→ Exercise aim
Reproduce the full listing that appears beneath this instruction exactly.

→ Supplied information
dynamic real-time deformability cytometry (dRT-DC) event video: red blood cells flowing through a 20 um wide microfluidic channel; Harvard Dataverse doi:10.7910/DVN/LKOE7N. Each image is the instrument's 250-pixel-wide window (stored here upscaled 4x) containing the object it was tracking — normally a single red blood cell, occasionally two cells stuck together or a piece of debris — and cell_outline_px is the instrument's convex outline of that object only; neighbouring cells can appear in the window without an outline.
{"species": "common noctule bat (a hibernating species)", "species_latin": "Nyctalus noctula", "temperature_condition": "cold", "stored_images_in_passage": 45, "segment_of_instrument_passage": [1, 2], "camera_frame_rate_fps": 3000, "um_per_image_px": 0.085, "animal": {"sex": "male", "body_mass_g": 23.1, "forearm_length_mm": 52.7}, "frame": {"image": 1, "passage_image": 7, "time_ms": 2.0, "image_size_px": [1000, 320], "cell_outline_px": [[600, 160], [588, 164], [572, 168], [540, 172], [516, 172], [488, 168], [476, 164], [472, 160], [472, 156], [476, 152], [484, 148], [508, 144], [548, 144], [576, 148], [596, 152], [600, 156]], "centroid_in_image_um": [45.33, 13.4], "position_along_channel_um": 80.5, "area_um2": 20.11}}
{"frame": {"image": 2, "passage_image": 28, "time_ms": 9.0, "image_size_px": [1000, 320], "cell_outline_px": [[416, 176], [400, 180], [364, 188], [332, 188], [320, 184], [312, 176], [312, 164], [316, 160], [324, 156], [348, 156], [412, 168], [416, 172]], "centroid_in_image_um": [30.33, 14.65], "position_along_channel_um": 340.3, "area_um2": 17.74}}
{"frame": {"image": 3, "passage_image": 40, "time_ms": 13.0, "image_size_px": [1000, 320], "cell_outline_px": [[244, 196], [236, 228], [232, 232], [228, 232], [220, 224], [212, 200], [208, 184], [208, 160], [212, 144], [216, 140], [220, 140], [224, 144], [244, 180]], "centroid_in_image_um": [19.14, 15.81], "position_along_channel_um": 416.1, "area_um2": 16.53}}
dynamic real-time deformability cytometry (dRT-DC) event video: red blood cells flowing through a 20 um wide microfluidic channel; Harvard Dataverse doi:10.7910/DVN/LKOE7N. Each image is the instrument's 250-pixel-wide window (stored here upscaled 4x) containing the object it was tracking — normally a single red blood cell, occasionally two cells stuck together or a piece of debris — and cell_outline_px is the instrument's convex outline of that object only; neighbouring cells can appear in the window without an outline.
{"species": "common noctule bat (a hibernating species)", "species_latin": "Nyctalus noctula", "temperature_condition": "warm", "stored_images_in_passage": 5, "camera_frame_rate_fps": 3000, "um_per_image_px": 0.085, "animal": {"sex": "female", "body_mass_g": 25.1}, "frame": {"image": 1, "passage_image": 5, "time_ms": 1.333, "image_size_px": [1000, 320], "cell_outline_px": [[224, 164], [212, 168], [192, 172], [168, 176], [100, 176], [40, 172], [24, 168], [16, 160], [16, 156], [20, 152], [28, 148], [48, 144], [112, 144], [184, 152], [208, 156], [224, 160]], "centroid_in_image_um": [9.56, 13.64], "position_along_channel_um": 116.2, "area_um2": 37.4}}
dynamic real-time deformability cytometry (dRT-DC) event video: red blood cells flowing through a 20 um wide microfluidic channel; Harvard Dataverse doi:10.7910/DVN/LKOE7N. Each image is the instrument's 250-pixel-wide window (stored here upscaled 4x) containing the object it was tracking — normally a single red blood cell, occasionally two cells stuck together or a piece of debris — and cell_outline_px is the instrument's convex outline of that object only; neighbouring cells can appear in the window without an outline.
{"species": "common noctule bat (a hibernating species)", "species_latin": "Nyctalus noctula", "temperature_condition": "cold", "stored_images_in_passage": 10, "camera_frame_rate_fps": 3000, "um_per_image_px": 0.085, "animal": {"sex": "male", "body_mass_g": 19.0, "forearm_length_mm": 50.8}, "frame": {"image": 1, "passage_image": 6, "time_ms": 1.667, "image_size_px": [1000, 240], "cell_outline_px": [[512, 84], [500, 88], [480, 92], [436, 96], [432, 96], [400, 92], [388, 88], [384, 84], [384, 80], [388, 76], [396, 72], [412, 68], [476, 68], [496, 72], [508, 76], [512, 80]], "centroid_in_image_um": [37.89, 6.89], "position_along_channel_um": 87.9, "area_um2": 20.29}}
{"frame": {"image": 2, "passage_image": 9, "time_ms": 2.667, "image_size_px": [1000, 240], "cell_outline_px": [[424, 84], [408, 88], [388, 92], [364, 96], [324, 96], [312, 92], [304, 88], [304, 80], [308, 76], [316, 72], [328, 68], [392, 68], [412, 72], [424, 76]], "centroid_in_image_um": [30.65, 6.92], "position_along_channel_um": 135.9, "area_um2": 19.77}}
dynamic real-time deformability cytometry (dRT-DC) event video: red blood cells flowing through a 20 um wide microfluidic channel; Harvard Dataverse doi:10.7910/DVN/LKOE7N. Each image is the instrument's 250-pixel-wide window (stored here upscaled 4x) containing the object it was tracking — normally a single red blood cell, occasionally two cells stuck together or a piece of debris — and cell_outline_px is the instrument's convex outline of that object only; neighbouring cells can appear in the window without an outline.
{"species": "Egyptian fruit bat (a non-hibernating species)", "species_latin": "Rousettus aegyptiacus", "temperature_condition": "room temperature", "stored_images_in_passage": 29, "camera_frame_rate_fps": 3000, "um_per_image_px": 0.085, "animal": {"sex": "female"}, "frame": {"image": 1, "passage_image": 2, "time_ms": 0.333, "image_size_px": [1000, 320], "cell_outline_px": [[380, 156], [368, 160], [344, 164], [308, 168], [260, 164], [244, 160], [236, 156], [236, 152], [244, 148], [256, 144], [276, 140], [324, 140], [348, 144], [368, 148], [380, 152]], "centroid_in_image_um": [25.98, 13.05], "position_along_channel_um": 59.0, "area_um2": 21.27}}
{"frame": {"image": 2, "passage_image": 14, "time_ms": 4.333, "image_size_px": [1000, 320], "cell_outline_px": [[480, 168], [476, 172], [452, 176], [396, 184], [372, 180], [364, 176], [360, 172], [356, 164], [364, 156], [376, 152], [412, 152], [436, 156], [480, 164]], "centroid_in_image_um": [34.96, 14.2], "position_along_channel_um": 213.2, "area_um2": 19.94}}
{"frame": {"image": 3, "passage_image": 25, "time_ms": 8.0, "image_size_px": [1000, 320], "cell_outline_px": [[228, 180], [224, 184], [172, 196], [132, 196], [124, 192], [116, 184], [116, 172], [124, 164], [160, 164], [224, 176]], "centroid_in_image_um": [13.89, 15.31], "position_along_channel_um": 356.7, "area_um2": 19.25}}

→ Task solution
dynamic real-time deformability cytometry (dRT-DC) event video: red blood cells flowing through a 20 um wide microfluidic channel; Harvard Dataverse doi:10.7910/DVN/LKOE7N. Each image is the instrument's 250-pixel-wide window (stored here upscaled 4x) containing the object it was tracking — normally a single red blood cell, occasionally two cells stuck together or a piece of debris — and cell_outline_px is the instrument's convex outline of that object only; neighbouring cells can appear in the window without an outline.
{"species": "common noctule bat (a hibernating species)", "species_latin": "Nyctalus noctula", "temperature_condition": "cold", "stored_images_in_passage": 45, "segment_of_instrument_passage": [1, 2], "camera_frame_rate_fps": 3000, "um_per_image_px": 0.085, "animal": {"sex": "male", "body_mass_g": 23.1, "forearm_length_mm": 52.7}, "frame": {"image": 1, "passage_image": 7, "time_ms": 2.0, "image_size_px": [1000, 320], "cell_outline_px": [[600, 160], [588, 164], [572, 168], [540, 172], [516, 172], [488, 168], [476, 164], [472, 160], [472, 156], [476, 152], [484, 148], [508, 144], [548, 144], [576, 148], [596, 152], [600, 156]], "centroid_in_image_um": [45.33, 13.4], "position_along_channel_um": 80.5, "area_um2": 20.11}}
{"frame": {"image": 2, "passage_image": 28, "time_ms": 9.0, "image_size_px": [1000, 320], "cell_outline_px": [[416, 176], [400, 180], [364, 188], [332, 188], [320, 184], [312, 176], [312, 164], [316, 160], [324, 156], [348, 156], [412, 168], [416, 172]], "centroid_in_image_um": [30.33, 14.65], "position_along_channel_um": 340.3, "area_um2": 17.74}}
{"frame": {"image": 3, "passage_image": 40, "time_ms": 13.0, "image_size_px": [1000, 320], "cell_outline_px": [[244, 196], [236, 228], [232, 232], [228, 232], [220, 224], [212, 200], [208, 184], [208, 160], [212, 144], [216, 140], [220, 140], [224, 144], [244, 180]], "centroid_in_image_um": [19.14, 15.81], "position_along_channel_um": 416.1, "area_um2": 16.53}}
dynamic real-time deformability cytometry (dRT-DC) event video: red blood cells flowing through a 20 um wide microfluidic channel; Harvard Dataverse doi:10.7910/DVN/LKOE7N. Each image is the instrument's 250-pixel-wide window (stored here upscaled 4x) containing the object it was tracking — normally a single red blood cell, occasionally two cells stuck together or a piece of debris — and cell_outline_px is the instrument's convex outline of that object only; neighbouring cells can appear in the window without an outline.
{"species": "common noctule bat (a hibernating species)", "species_latin": "Nyctalus noctula", "temperature_condition": "warm", "stored_images_in_passage": 5, "camera_frame_rate_fps": 3000, "um_per_image_px": 0.085, "animal": {"sex": "female", "body_mass_g": 25.1}, "frame": {"image": 1, "passage_image": 5, "time_ms": 1.333, "image_size_px": [1000, 320], "cell_outline_px": [[224, 164], [212, 168], [192, 172], [168, 176], [100, 176], [40, 172], [24, 168], [16, 160], [16, 156], [20, 152], [28, 148], [48, 144], [112, 144], [184, 152], [208, 156], [224, 160]], "centroid_in_image_um": [9.56, 13.64], "position_along_channel_um": 116.2, "area_um2": 37.4}}
dynamic real-time deformability cytometry (dRT-DC) event video: red blood cells flowing through a 20 um wide microfluidic channel; Harvard Dataverse doi:10.7910/DVN/LKOE7N. Each image is the instrument's 250-pixel-wide window (stored here upscaled 4x) containing the object it was tracking — normally a single red blood cell, occasionally two cells stuck together or a piece of debris — and cell_outline_px is the instrument's convex outline of that object only; neighbouring cells can appear in the window without an outline.
{"species": "common noctule bat (a hibernating species)", "species_latin": "Nyctalus noctula", "temperature_condition": "cold", "stored_images_in_passage": 10, "camera_frame_rate_fps": 3000, "um_per_image_px": 0.085, "animal": {"sex": "male", "body_mass_g": 19.0, "forearm_length_mm": 50.8}, "frame": {"image": 1, "passage_image": 6, "time_ms": 1.667, "image_size_px": [1000, 240], "cell_outline_px": [[512, 84], [500, 88], [480, 92], [436, 96], [432, 96], [400, 92], [388, 88], [384, 84], [384, 80], [388, 76], [396, 72], [412, 68], [476, 68], [496, 72], [508, 76], [512, 80]], "centroid_in_image_um": [37.89, 6.89], "position_along_channel_um": 87.9, "area_um2": 20.29}}
{"frame": {"image": 2, "passage_image": 9, "time_ms": 2.667, "image_size_px": [1000, 240], "cell_outline_px": [[424, 84], [408, 88], [388, 92], [364, 96], [324, 96], [312, 92], [304, 88], [304, 80], [308, 76], [316, 72], [328, 68], [392, 68], [412, 72], [424, 76]], "centroid_in_image_um": [30.65, 6.92], "position_along_channel_um": 135.9, "area_um2": 19.77}}
dynamic real-time deformability cytometry (dRT-DC) event video: red blood cells flowing through a 20 um wide microfluidic channel; Harvard Dataverse doi:10.7910/DVN/LKOE7N. Each image is the instrument's 250-pixel-wide window (stored here upscaled 4x) containing the object it was tracking — normally a single red blood cell, occasionally two cells stuck together or a piece of debris — and cell_outline_px is the instrument's convex outline of that object only; neighbouring cells can appear in the window without an outline.
{"species": "Egyptian fruit bat (a non-hibernating species)", "species_latin": "Rousettus aegyptiacus", "temperature_condition": "room temperature", "stored_images_in_passage": 29, "camera_frame_rate_fps": 3000, "um_per_image_px": 0.085, "animal": {"sex": "female"}, "frame": {"image": 1, "passage_image": 2, "time_ms": 0.333, "image_size_px": [1000, 320], "cell_outline_px": [[380, 156], [368, 160], [344, 164], [308, 168], [260, 164], [244, 160], [236, 156], [236, 152], [244, 148], [256, 144], [276, 140], [324, 140], [348, 144], [368, 148], [380, 152]], "centroid_in_image_um": [25.98, 13.05], "position_along_channel_um": 59.0, "area_um2": 21.27}}
{"frame": {"image": 2, "passage_image": 14, "time_ms": 4.333, "image_size_px": [1000, 320], "cell_outline_px": [[480, 168], [476, 172], [452, 176], [396, 184], [372, 180], [364, 176], [360, 172], [356, 164], [364, 156], [376, 152], [412, 152], [436, 156], [480, 164]], "centroid_in_image_um": [34.96, 14.2], "position_along_channel_um": 213.2, "area_um2": 19.94}}
{"frame": {"image": 3, "passage_image": 25, "time_ms": 8.0, "image_size_px": [1000, 320], "cell_outline_px": [[228, 180], [224, 184], [172, 196], [132, 196], [124, 192], [116, 184], [116, 172], [124, 164], [160, 164], [224, 176]], "centroid_in_image_um": [13.89, 15.31], "position_along_channel_um": 356.7, "area_um2": 19.25}}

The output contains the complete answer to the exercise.